• _EXERCISE DESCRIPTION_
Pick out every line of the material below that contains the word "Concluído".

______________________________

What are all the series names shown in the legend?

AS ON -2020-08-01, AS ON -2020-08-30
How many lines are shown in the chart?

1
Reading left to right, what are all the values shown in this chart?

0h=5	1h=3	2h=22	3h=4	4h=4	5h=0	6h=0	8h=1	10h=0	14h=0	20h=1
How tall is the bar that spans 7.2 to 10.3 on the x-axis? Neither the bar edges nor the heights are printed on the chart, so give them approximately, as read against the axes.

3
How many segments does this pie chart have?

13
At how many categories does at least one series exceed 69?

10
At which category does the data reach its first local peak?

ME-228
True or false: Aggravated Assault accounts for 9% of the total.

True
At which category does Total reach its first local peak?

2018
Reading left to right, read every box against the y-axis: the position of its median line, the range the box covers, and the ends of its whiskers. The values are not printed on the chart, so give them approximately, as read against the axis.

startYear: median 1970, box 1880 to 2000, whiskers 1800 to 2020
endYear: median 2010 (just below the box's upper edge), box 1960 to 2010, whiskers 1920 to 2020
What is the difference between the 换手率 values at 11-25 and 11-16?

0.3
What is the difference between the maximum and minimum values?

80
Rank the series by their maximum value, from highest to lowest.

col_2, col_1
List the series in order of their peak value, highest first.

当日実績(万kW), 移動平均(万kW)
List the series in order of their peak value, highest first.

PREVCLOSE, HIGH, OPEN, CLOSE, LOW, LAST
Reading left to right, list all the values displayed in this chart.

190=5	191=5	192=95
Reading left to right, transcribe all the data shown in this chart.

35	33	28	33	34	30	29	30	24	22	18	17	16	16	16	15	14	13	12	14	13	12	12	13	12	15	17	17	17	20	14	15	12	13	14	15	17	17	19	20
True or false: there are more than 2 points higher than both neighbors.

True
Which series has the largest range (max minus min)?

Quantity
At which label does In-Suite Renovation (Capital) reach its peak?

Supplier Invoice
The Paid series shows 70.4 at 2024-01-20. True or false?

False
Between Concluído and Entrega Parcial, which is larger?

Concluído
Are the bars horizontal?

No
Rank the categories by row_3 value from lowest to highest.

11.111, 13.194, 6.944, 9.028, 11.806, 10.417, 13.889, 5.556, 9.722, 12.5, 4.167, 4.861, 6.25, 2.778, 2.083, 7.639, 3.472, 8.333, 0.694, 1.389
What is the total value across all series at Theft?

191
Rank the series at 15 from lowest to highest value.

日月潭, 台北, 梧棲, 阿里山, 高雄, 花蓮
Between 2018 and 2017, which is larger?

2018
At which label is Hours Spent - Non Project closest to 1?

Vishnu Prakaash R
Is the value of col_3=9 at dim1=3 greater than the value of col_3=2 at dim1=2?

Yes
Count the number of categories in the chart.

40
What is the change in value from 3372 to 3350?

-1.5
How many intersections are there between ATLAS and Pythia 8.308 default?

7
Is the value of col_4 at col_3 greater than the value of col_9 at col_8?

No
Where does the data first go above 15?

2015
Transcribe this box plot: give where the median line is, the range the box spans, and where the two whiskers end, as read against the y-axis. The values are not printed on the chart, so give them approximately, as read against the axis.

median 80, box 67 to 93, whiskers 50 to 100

______________________________

• _REPLY_
Between Concluído and Entrega Parcial, which is larger?
Concluído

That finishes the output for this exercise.